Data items
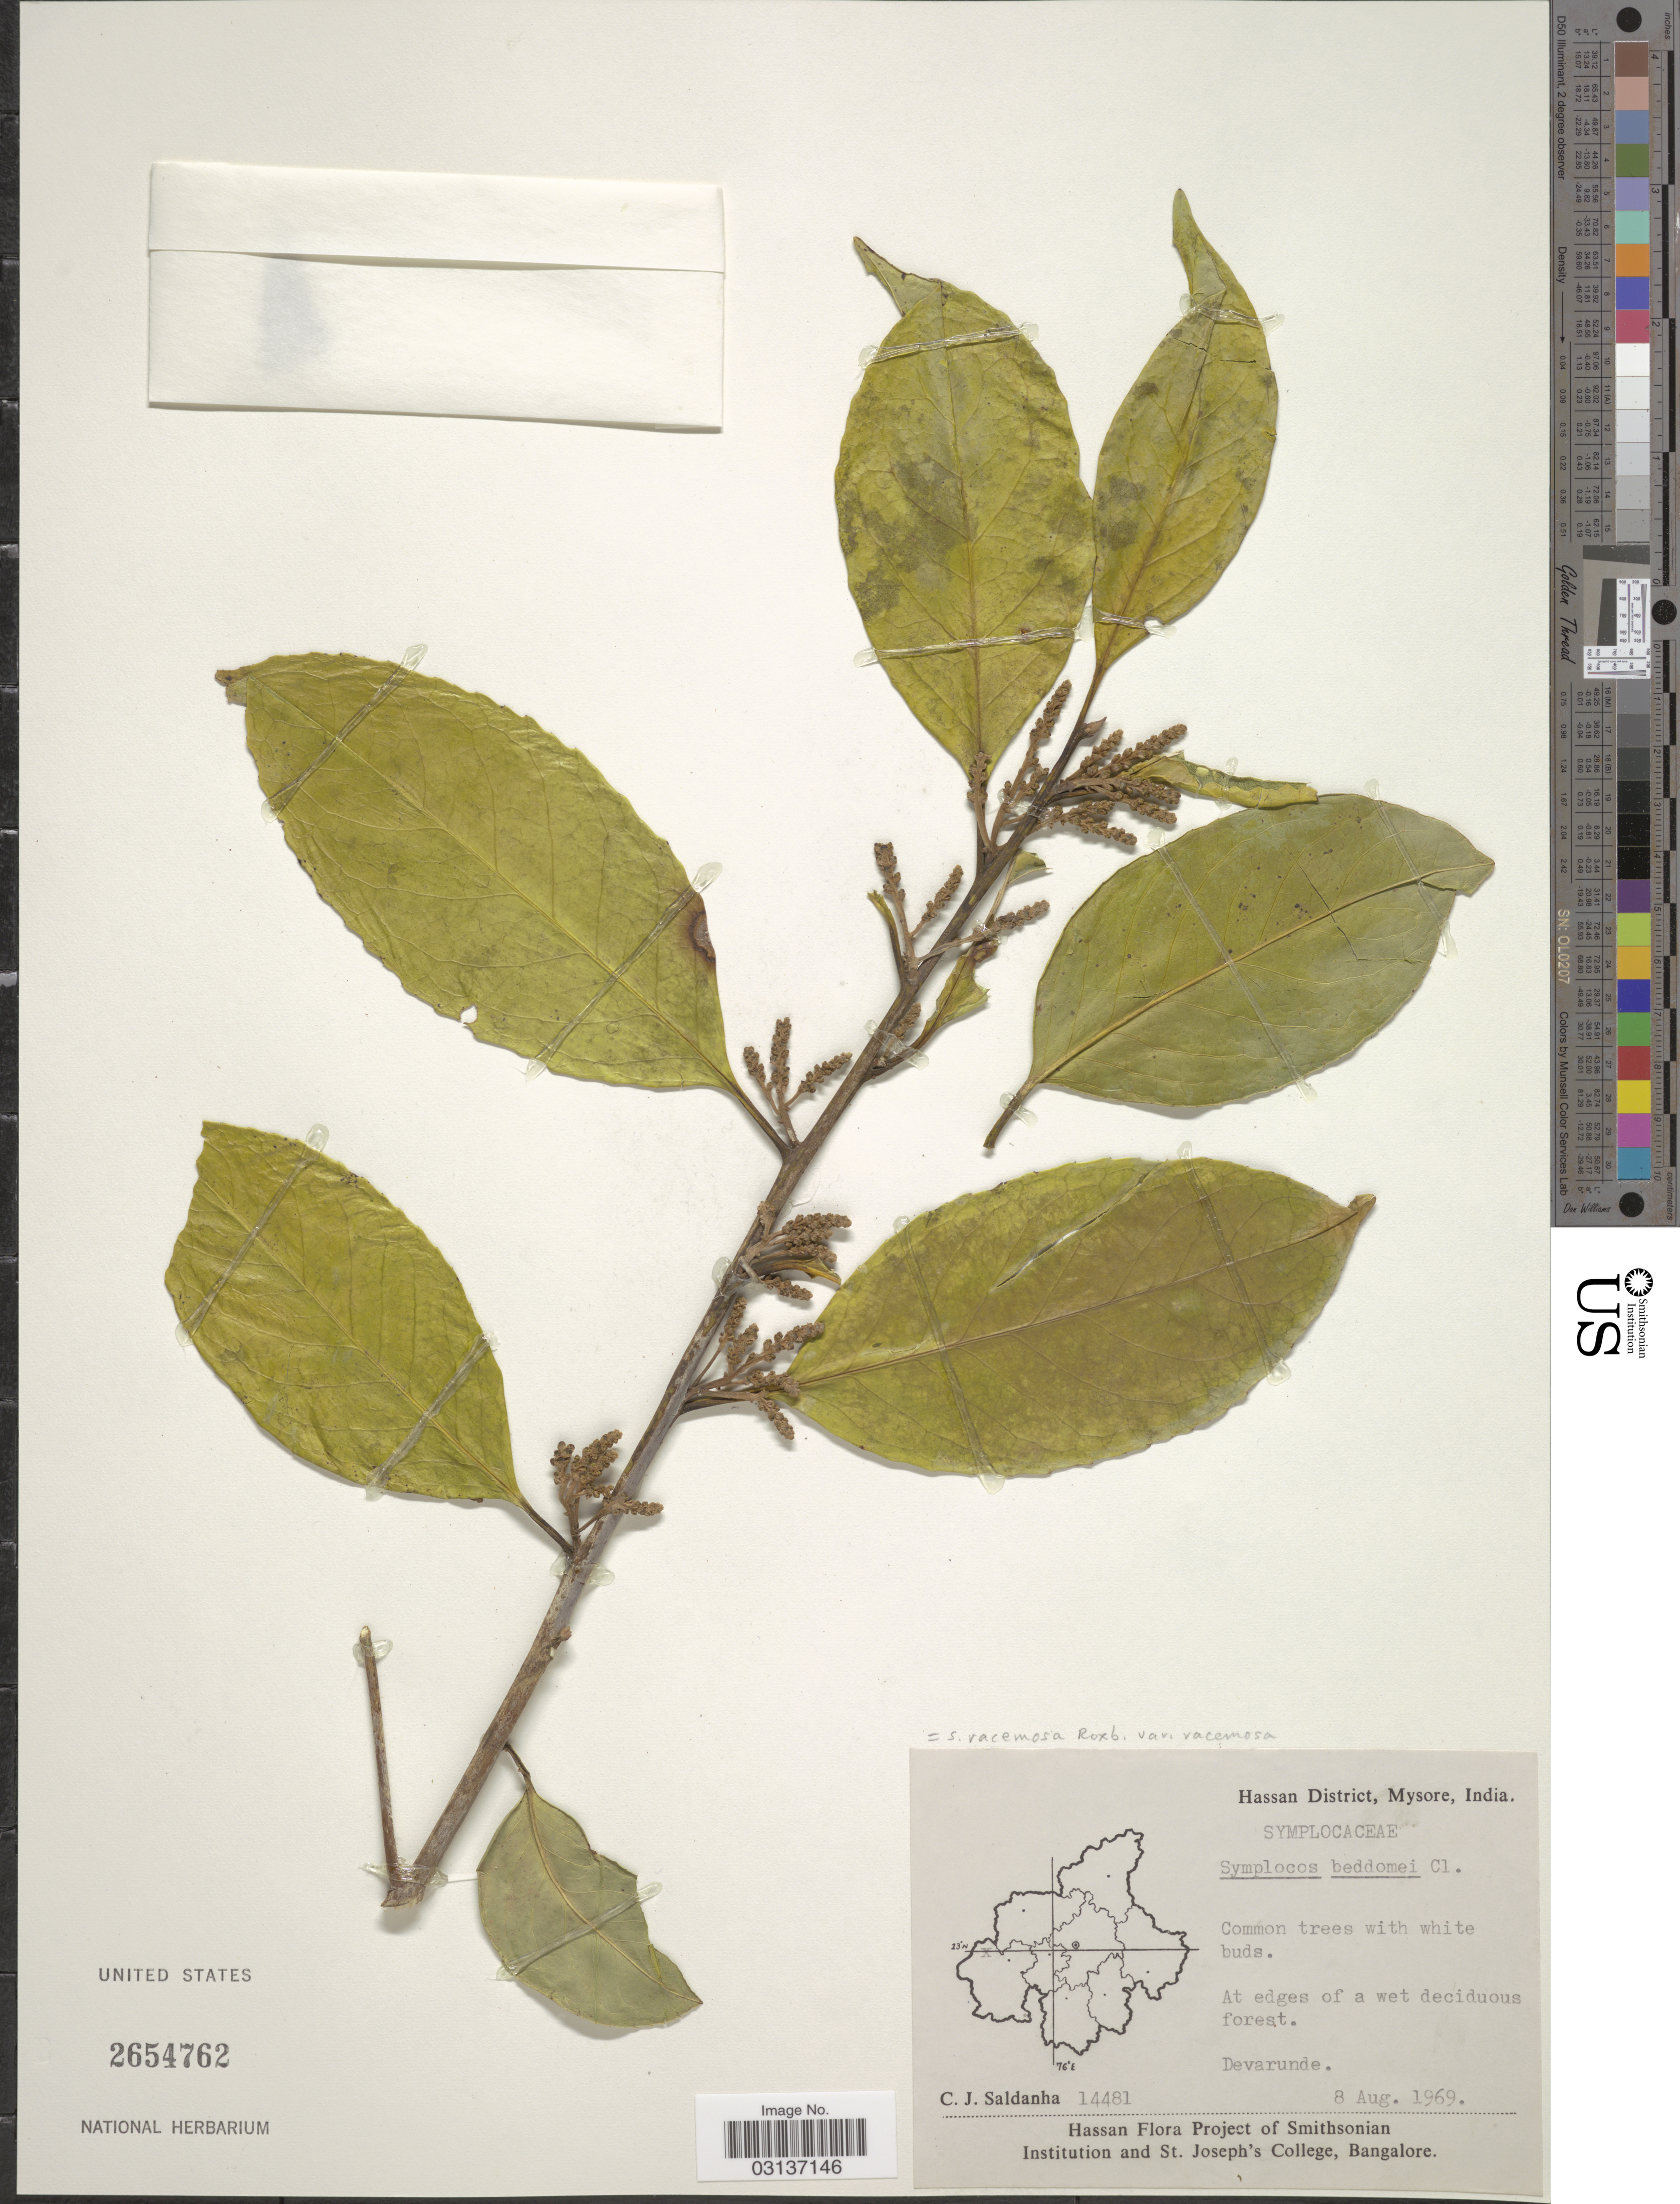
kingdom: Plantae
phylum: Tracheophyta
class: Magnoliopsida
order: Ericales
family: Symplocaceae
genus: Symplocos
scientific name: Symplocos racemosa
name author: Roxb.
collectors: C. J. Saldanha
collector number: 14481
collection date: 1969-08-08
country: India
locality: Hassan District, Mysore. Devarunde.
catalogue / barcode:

**SHORT PROBLEM**
Copy out every line of the rows above word for word, leaving out the pictures.

**OUTPUT OF THE TASK**
kingdom: Plantae
phylum: Tracheophyta
class: Magnoliopsida
order: Ericales
family: Symplocaceae
genus: Symplocos
scientific name: Symplocos racemosa
name author: Roxb.
collectors: C. J. Saldanha
collector number: 14481
collection date: 1969-08-08
country: India
locality: Hassan District, Mysore. Devarunde.
catalogue / barcode:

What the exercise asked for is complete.